If you had known me back when I was slinging mortgages you would not confuse me for a character in Glengarry Glen Ross, as I didn’t really sell anyone. I took a more laid back approach where I spent more time educating my customers on how mortgages worked than dealing with things like rates, points and closing costs.
The reality of the situation is that all those things depended on quantifiable information – credit score, debt ratio and loan to value. Mortgages are essentially a commodity product, especially in today’s credit market with the drastic overhaul to product guidelines and eligibility.
No matter whether you get your mortgage from a bank or a broker, the money is pretty much coming from the same set number of places. The only thing that changes is who you deal with and how far down the food chain they are from the actual funding source.
As a result, there is very little one bank or broker can do for you to create any real value except educate and provide guidance. As I used to preach to my loan officers, guidelines are guidelines, so spend your time adding value by making them understand their loan.
I made a point of taking the time to let a customer know exactly what they were getting, why they were getting it and, if they had time in the case of a home purchase, how to fix what might be wrong to get something better. My approach, while successful for me, drove my boss nuts. Yet, somehow it got me promoted into management.
When customers would ask for a good faith estimate so they could see what it was going to cost them to get the loan I would always send two.

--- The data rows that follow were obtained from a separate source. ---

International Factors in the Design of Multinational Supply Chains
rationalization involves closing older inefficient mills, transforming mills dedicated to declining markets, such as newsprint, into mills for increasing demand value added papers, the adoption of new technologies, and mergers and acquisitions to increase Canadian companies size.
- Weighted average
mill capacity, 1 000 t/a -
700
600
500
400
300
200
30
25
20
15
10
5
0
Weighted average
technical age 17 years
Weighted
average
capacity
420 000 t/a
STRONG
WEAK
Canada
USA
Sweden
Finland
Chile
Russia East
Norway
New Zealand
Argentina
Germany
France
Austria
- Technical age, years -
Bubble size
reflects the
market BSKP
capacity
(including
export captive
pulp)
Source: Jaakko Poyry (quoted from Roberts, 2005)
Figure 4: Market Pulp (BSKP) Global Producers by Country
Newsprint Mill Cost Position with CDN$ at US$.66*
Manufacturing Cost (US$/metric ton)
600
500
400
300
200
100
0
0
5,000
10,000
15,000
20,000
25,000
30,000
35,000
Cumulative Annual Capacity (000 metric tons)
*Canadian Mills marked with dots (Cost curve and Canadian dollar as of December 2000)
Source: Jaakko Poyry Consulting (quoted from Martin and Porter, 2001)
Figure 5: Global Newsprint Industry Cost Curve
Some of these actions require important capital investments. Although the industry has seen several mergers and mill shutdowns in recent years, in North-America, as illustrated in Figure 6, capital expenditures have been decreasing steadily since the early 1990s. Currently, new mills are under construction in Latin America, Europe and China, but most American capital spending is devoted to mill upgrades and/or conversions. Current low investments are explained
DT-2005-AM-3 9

One would show a higher interest rate with no fees and the other would show a lower interest rate with what I would charge for that type of a loan. Unlike many in my industry I was disclosing to the customer what I was going to make on the loan, the only difference was who was going to pay me – the bank or the customer.
I knew how much time I would have to spend to get their loan through underwriting and what I felt my time was worth, so I set my mark and stuck to it. If the customer walked because they thought they could do better, then that was the cost of doing business. Still, many stuck around because I was willing to show them the whole picture.

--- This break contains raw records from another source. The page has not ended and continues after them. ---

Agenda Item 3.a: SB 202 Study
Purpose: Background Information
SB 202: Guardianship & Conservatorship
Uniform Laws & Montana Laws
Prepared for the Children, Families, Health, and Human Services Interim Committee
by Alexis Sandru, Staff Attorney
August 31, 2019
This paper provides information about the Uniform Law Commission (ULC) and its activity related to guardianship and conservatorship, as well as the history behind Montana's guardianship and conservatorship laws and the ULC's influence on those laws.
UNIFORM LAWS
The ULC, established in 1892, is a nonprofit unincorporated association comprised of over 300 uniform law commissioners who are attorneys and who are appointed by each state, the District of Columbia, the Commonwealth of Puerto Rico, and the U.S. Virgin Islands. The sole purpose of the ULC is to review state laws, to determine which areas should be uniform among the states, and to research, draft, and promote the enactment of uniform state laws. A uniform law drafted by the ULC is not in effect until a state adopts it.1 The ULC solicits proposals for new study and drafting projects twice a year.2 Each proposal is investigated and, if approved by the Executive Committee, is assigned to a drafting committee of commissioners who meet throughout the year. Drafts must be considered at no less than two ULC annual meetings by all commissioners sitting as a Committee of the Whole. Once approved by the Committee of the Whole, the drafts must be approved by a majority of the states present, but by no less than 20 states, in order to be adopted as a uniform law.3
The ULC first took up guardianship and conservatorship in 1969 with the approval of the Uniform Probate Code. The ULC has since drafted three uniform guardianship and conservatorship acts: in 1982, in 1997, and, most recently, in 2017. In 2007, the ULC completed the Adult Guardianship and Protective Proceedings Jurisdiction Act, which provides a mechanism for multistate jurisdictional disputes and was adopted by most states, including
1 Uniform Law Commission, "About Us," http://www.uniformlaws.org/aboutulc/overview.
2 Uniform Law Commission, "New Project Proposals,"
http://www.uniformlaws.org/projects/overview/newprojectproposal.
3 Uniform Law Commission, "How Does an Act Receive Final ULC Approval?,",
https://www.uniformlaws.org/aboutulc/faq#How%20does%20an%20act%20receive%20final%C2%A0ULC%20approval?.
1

Why did I do this? To establish trust. Our firm did business entirely on the web and were at the time a very highly ranked LendingTree lender. As a result, I was unknowingly acting as a trust agent due to the fact that I met only a handful of customers in person. It was important to develop a measure of trust considering I was involved in one of the largest financial decisions these people would ever make.
After having read Trust Agents and taking time to reflect on its concepts, I believe that the knowledge I’ve gained will certainly help me since at some point I will need to return to the workforce. And while I started my fatherhood blog to connect with dads and moms to share in the life altering experience that is parenting, it also in many ways can be considered on the job training for a potential career transition.